_Work order_. Give everything from the line containing "What is the ratio" down to the line containing "True or false: col_20" as a Markdown table with the columns Row and Line, leaving out blank lines.

+-------+

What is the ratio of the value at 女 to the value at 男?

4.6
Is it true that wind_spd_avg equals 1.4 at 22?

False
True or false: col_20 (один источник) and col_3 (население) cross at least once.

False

+-------+

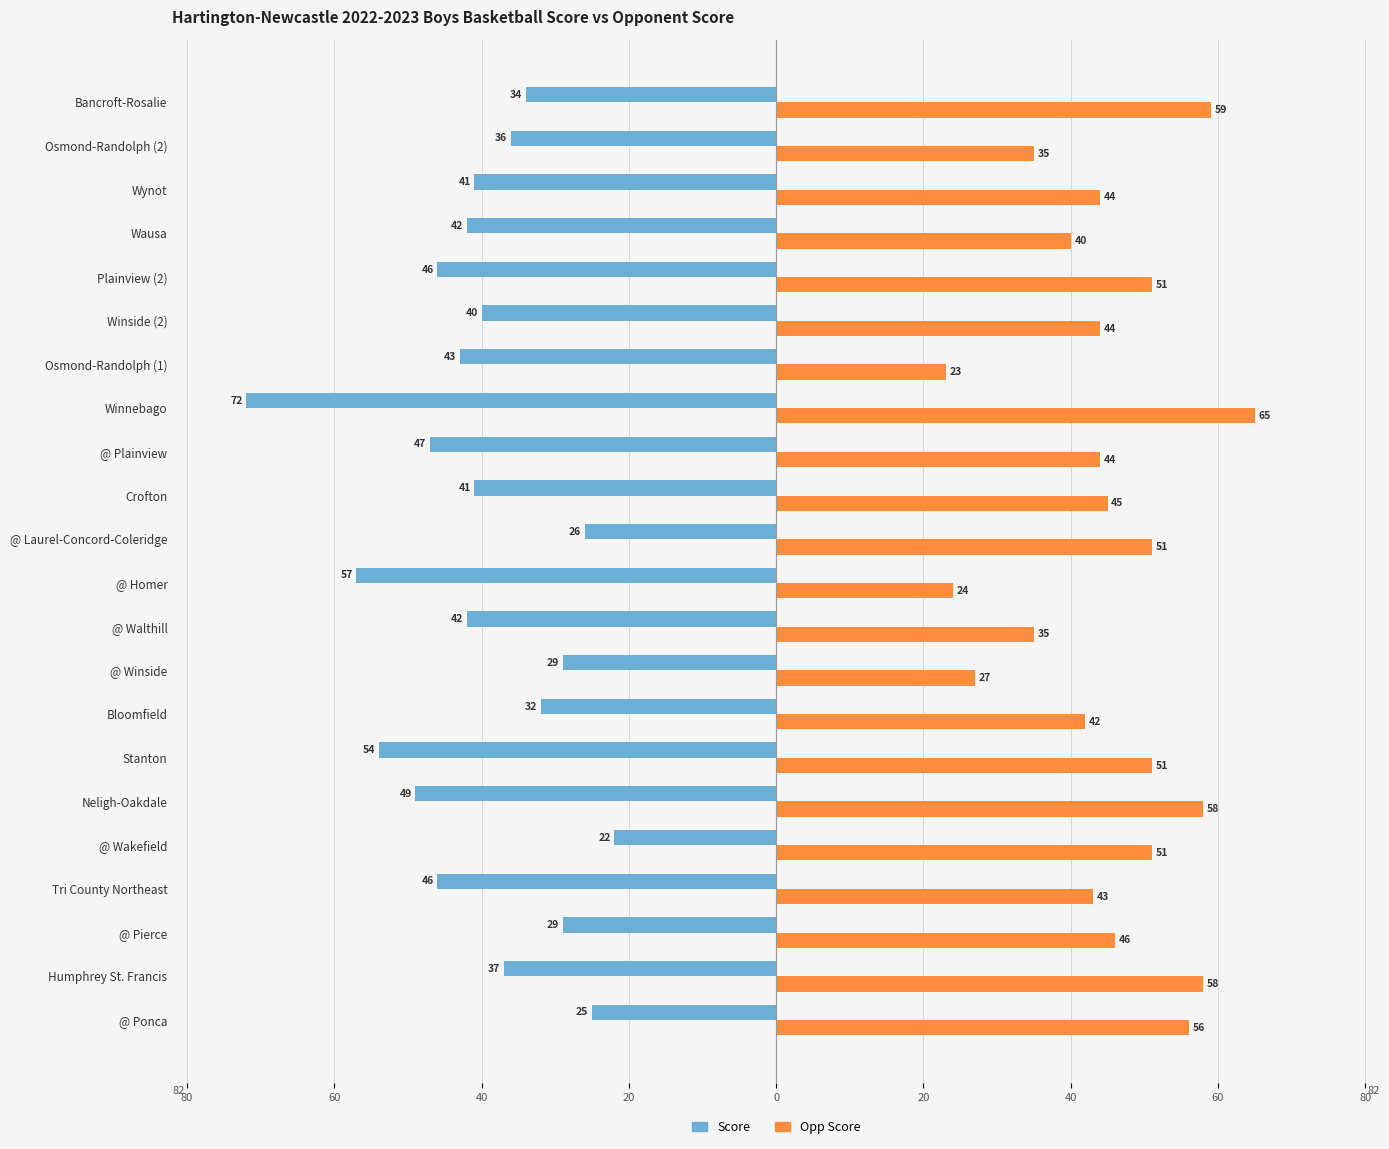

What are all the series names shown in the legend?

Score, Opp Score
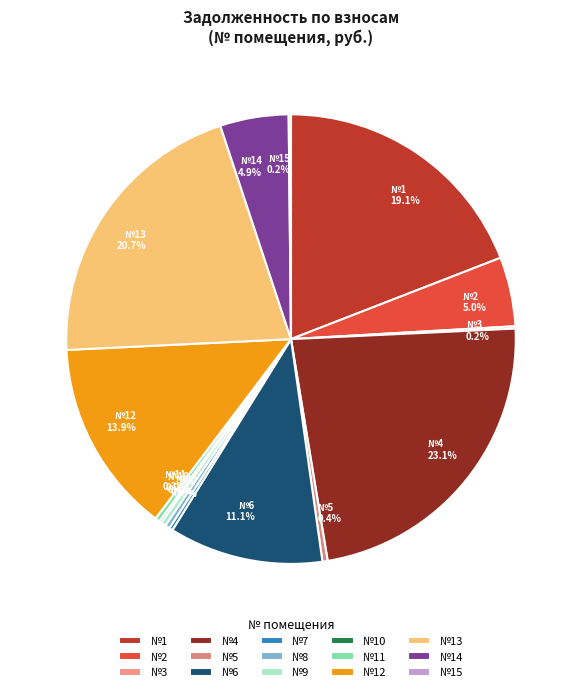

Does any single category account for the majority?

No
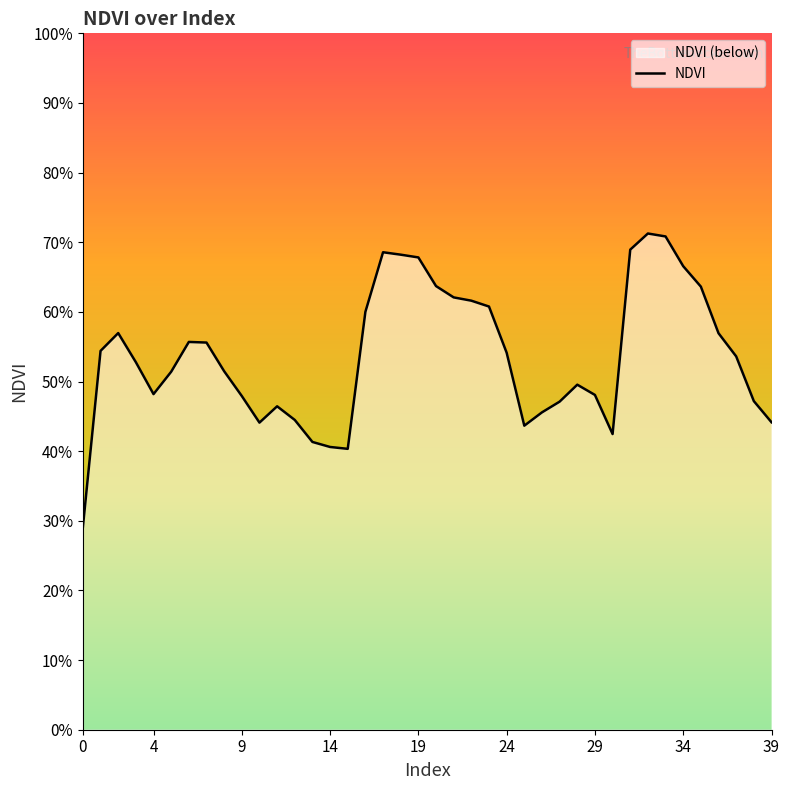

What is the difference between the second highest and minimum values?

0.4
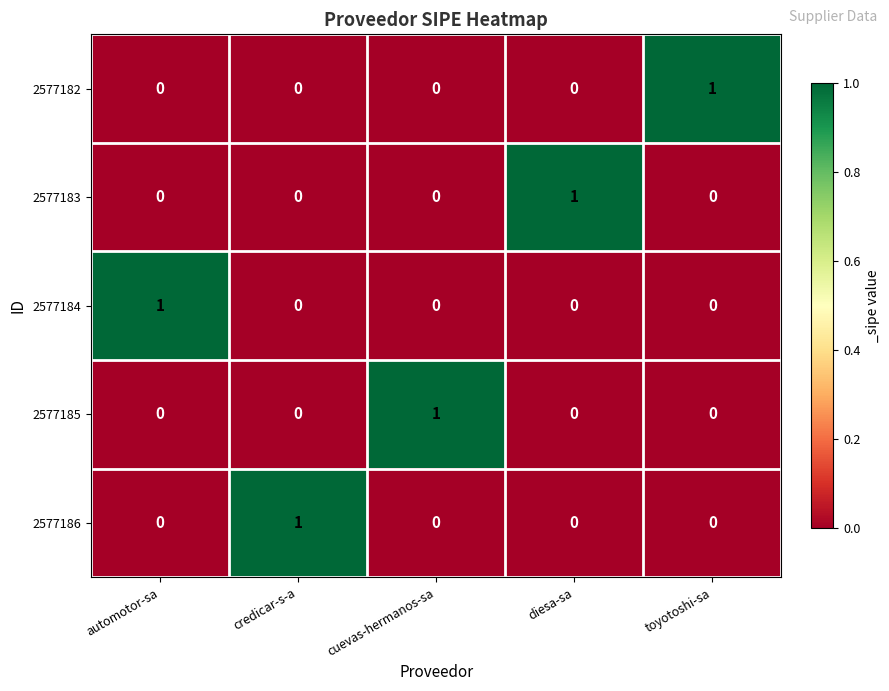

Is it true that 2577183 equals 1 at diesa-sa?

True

+-------+

_Answer box_.
| Row | Line |
|---|---|
| 1 | What is the ratio of the value at 女 to the value at 男? |
| 2 | 4.6 |
| 3 | Is it true that wind_spd_avg equals 1.4 at 22? |
| 4 | False |
| 5 | True or false: col_20 (один источник) and col_3 (население) cross at least once. |